Best practices are tried and true strategies for success. Or at least, that’s what the companies that follow best practices believe: make safe choices and avoid risks by doing things the way they’ve always been done. But when does conventional wisdom become a hindrance?
“Best practices have never been anything more than a path to becoming average, according to Steven Goldbach, a principal at Deloitte, the organization’s chief strategy officer, and co-author of “Detonate: Why – and How – Corporations Must Blow Up Best Practices (And Bring a Beginner’s Mind) to Survive.” In fact, Goldbach says that mathematically speaking, if every company you compete with adopts best practices, then all of those company are average. “Best practices have never been a path to gaining advantage – at best, they were a way to stop doing things that were destroying value in your business.” He admits that in the past, following best practices could produce short-term efficiency gains, but notes that this was when change was more predictable and linear.
“We now live in a world where evidence of exponential change is showing up throughout all business systems, and sudden surprises—about new opportunities, new sources of competition, new ways of operating, etcetera —have become the new norm,” Goldbach says. But if companies continue to use these average practices, relying on wisdom that worked in the past, the danger is not just small dips in performance, but disruption. “And most importantly, by adopting past practices, we risk not adopting the practices of tomorrow that have the ability to more dramatically increase efficiency and potentially create advantage,” he explains.
Goldbach provides two examples of convention wisdom that no longer makes sense. “Why do companies force shoppers with the largest baskets – and therefore of the most value – to stand in the longest lines?” he asks. “And why do hotels force tired business travelers to wait until the middle of their workday to check in?” These are the types of we’ve-always-done-it-that-way practices that have outlived their usefulness.

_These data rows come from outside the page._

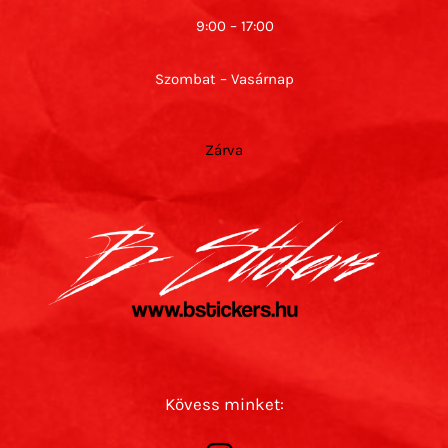
9:00 – 17:00
Szombat – Vasárnap
Zárva
Kövess minket: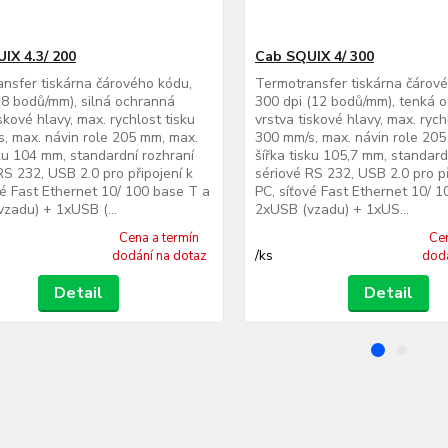
IX 4.3/ 200
Cab SQUIX 4/ 300
nsfer tiskárna čárového kódu,
Termotransfer tiskárna čárov
(8 bodů/mm), silná ochranná
300 dpi (12 bodů/mm), tenká 
skové hlavy, max. rychlost tisku
vrstva tiskové hlavy, max. rych
, max. návin role 205 mm, max.
300 mm/s, max. návin role 20
sku 104 mm, standardní rozhraní
šířka tisku 105,7 mm, standard
RS 232, USB 2.0 pro připojení k
sériové RS 232, USB 2.0 pro př
vé Fast Ethernet 10/ 100 base T a
PC, síťové Fast Ethernet 10/ 
zadu) + 1xUSB (...
2xUSB (vzadu) + 1xUS...
Cena a termín
Cen
/
ks
dodání na dotaz
dodá
Detail
Detail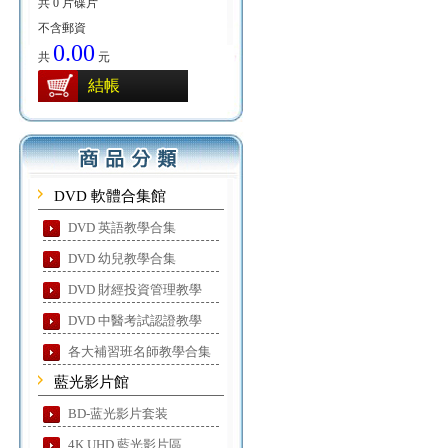
共 0 片碟片
不含郵資
0.00
共
元
結帳
DVD 軟體合集館
DVD 英語教學合集
DVD 幼兒教學合集
DVD 財經投資管理教學
DVD 中醫考試認證教學
各大補習班名師教學合集
藍光影片館
BD-蓝光影片套装
4K UHD 藍光影片區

Developing a beginner’s mindset
Instead of relying on conventional wisdom, companies need to view their organizations through fresh eyes. “’In the beginner’s mind there are many possibilities, but in the expert’s mind there are few’ is my favorite quote from Shunryu Suzuki,” says Geoff Tuff, a principal at Deloitte, a senior leader of the firm’s Innovation and Applied Design practices, and co-author (with Goldbach) of “Detonate.”

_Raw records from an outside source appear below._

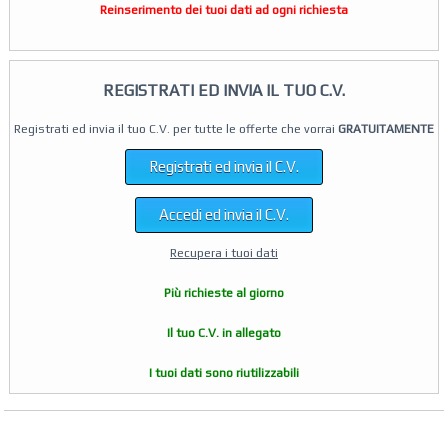
Reinserimento dei tuoi dati ad ogni richiesta
REGISTRATI ED INVIA IL TUO C.V.
Registrati ed invia il tuo C.V. per tutte le offerte che vorrai
GRATUITAMENTE
Registrati ed invia il C.V.
Accedi ed invia il C.V.
Recupera i tuoi dati
Più richieste al giorno
Il tuo C.V. in allegato
I tuoi dati sono riutilizzabili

Disruption typically comes from outside, and Tuff says it rarely starts within an industry because the industry players tend to adhere to longstanding norms that have been framed by their own past experiences. “They literally can’t see opportunities because they have a view of the world that is constrained,” he explains. “Injecting a beginner’s mindset into a large successful organization can help it see opportunities—or more importantly, threats—that are right in front of them.”
For example, Tuff says new competitors created grocery home delivery, rental cars by the hour, and ordering a car from your phone. “While these examples tend to be from startups, there is nothing available to the startup that is not also available to established companies,” he says. “They just seem better at seeing opportunities to solve customer problems—or more likely, are willing to take action to solve them.”
Manny Medina was one of Amazon’s first employees (he was actually employee number 3), and also worked at Microsoft, where he led the mobile division from launch to $50 million in annual revenue. Medina is now the co-founder and CEO of Seattle-based Outreach, a fast-growing sales engagement platform with over 1,000 customers and over $100M in funding.
“When customer expectations permanently change, disruption occurs, and once it happens, there is no going back to the old way,” he explains. And that’s why it’s so dangerous to rely on your best practices. “When a company is doing well, they often get complacent and stop innovating,” Medina says. “It is comfortable to come into work and focus on a well-defined problem that you can just ‘zone out’ and do.” However, he advises the opposite approach. “When you are winning, that’s the time to get restless and think about what’s around the corner, what’s coming your way that you’re not thinking about,” Medina says. “The best way to control the future is to invent it.”
The business world is changing at a faster pace then ever before. “The processes and systems that we built today, or yesterday, or a few years ago are increasingly unlikely to be the processes and systems we will need tomorrow,” Tuff explains. “Therefore, we have to be increasingly willing to call sunk costs sunk and invent something new when the old stuff just isn’t fit for use anymore,” he warns, “Clinging to relics of the past isn’t the way to win in the future.”